Extracted entries START

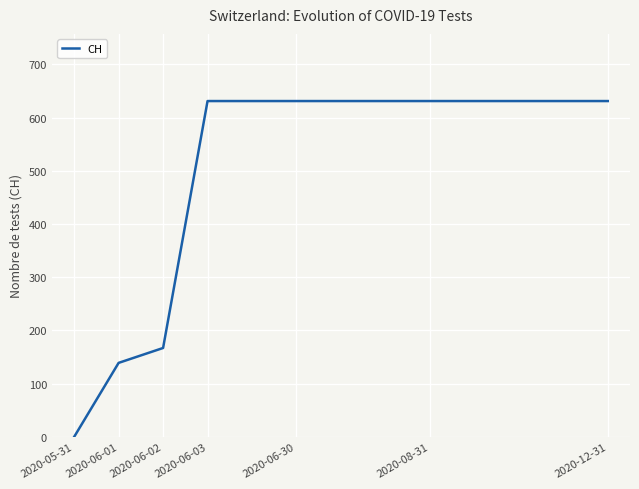

How many distinct data groups are displayed?

1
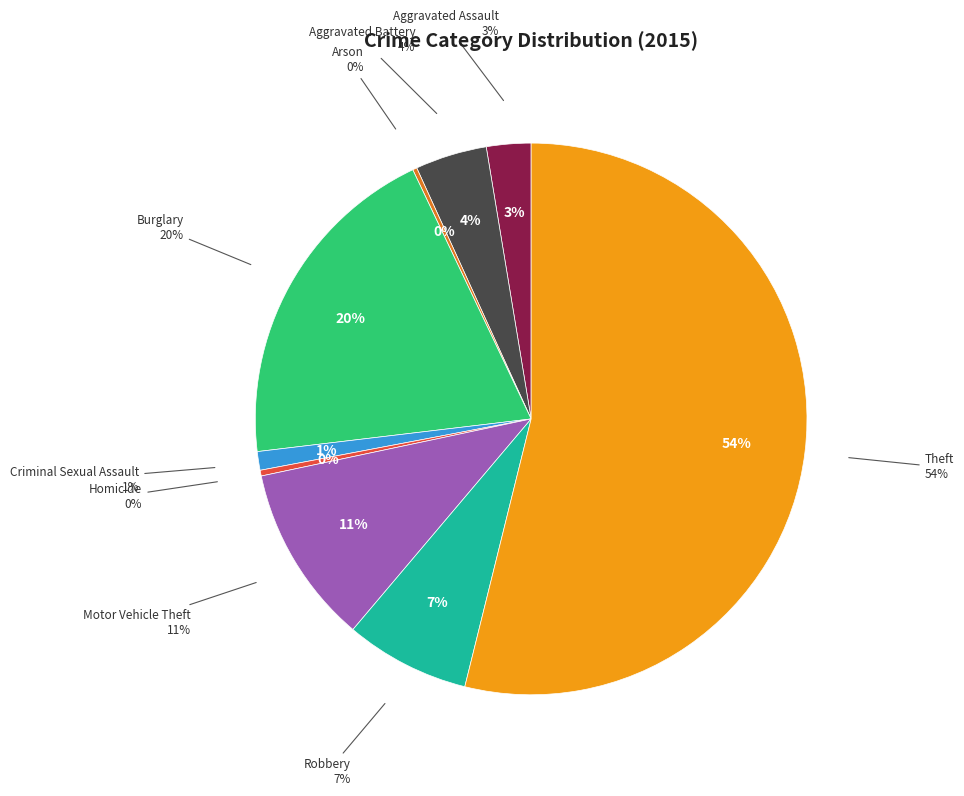

Does Theft account for over 50% of the chart?

Yes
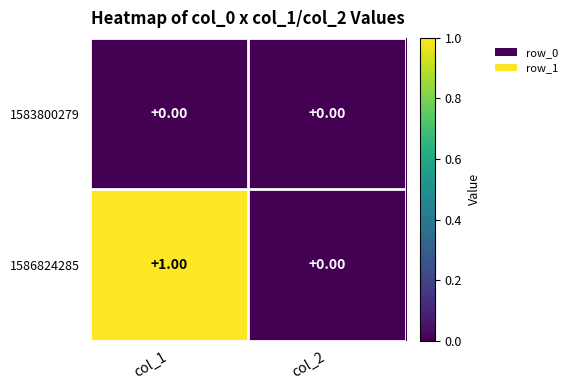

Is the value of 1586824285 at col_1 greater than the value of 1583800279 at col_2?

Yes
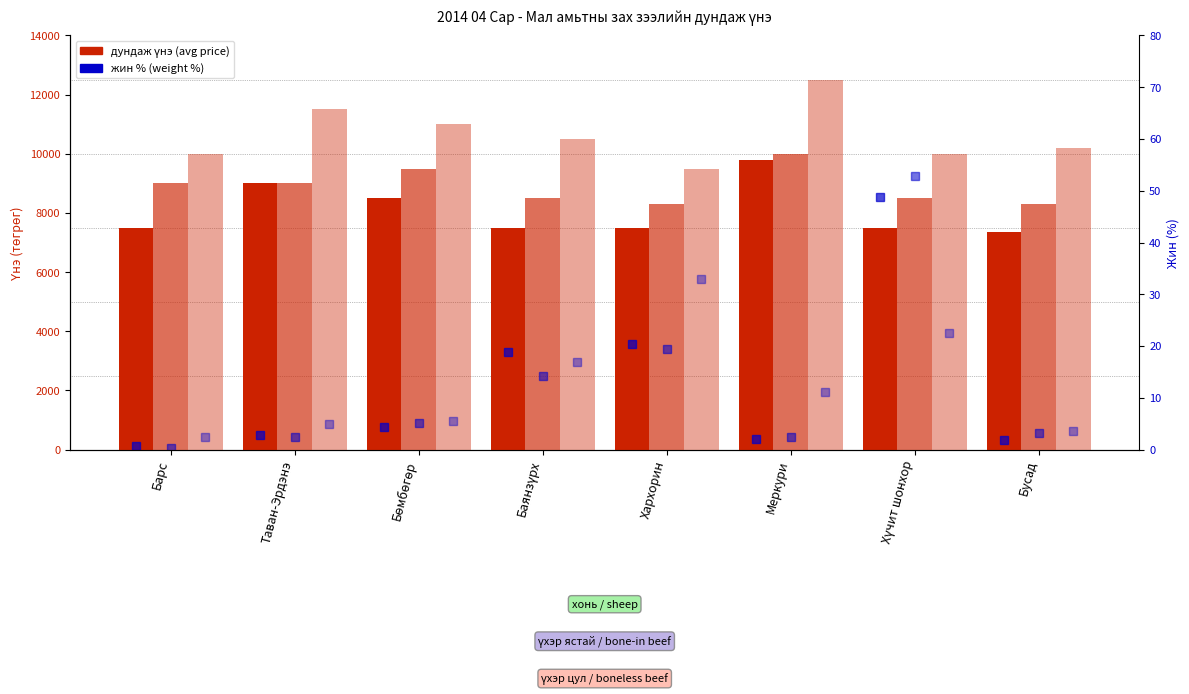

What position from the right is Хүчит шонхор?

2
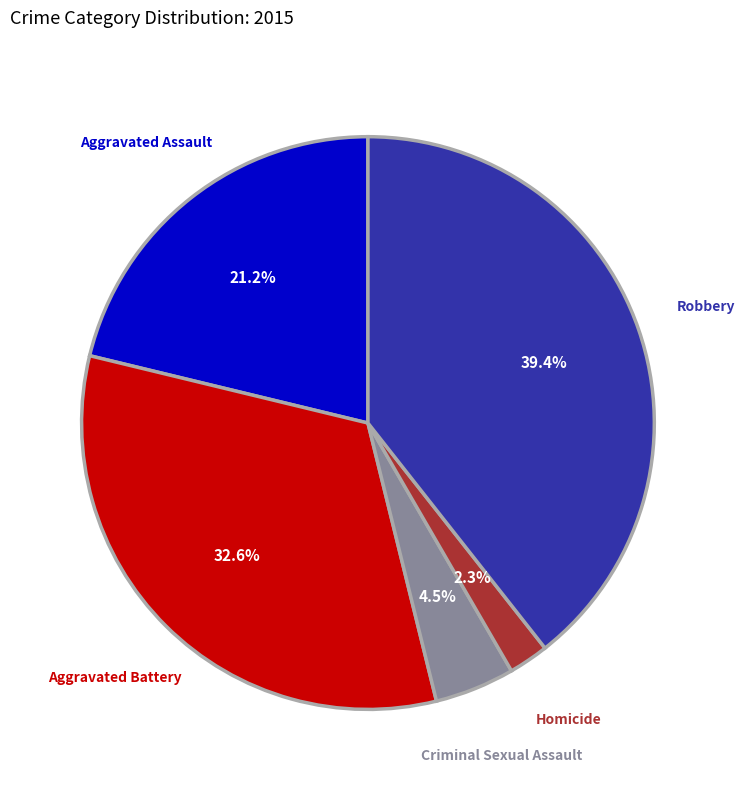

To the nearest percent, what is the combined percentage of Homicide and Criminal Sexual Assault?

7%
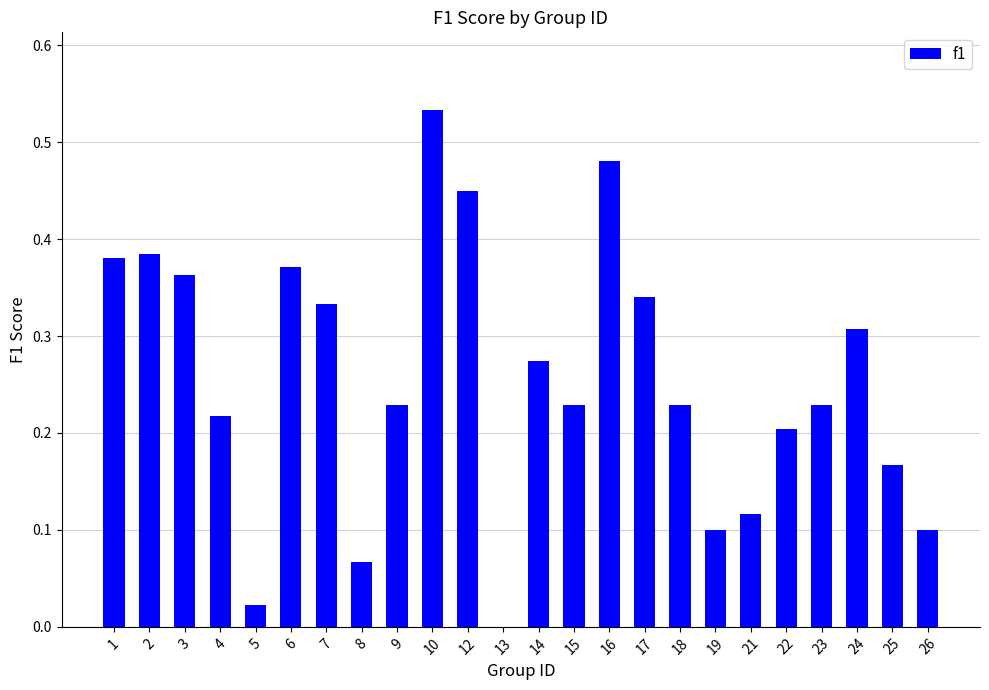

Is it true that the value at 22 is 0.1?

False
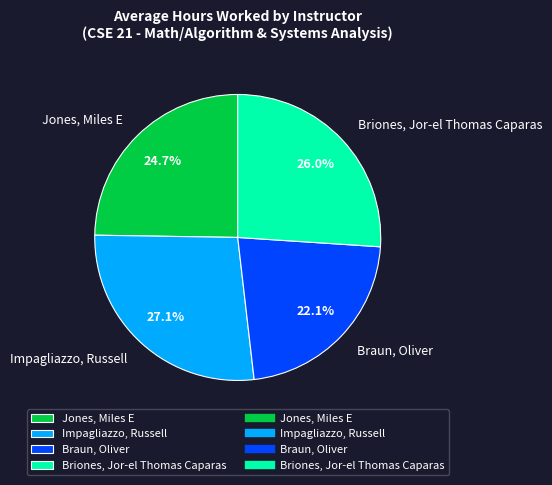

To the nearest percent, what is the difference between the Impagliazzo, Russell and Jones, Miles E slice percentages?

2%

Extracted entries END

## [How to complete this task]
Pick out each line in the entries above that contains the word "nearest", and copy those lines in full.

## [Response below]
To the nearest percent, what is the combined percentage of Homicide and Criminal Sexual Assault?
To the nearest percent, what is the difference between the Impagliazzo, Russell and Jones, Miles E slice percentages?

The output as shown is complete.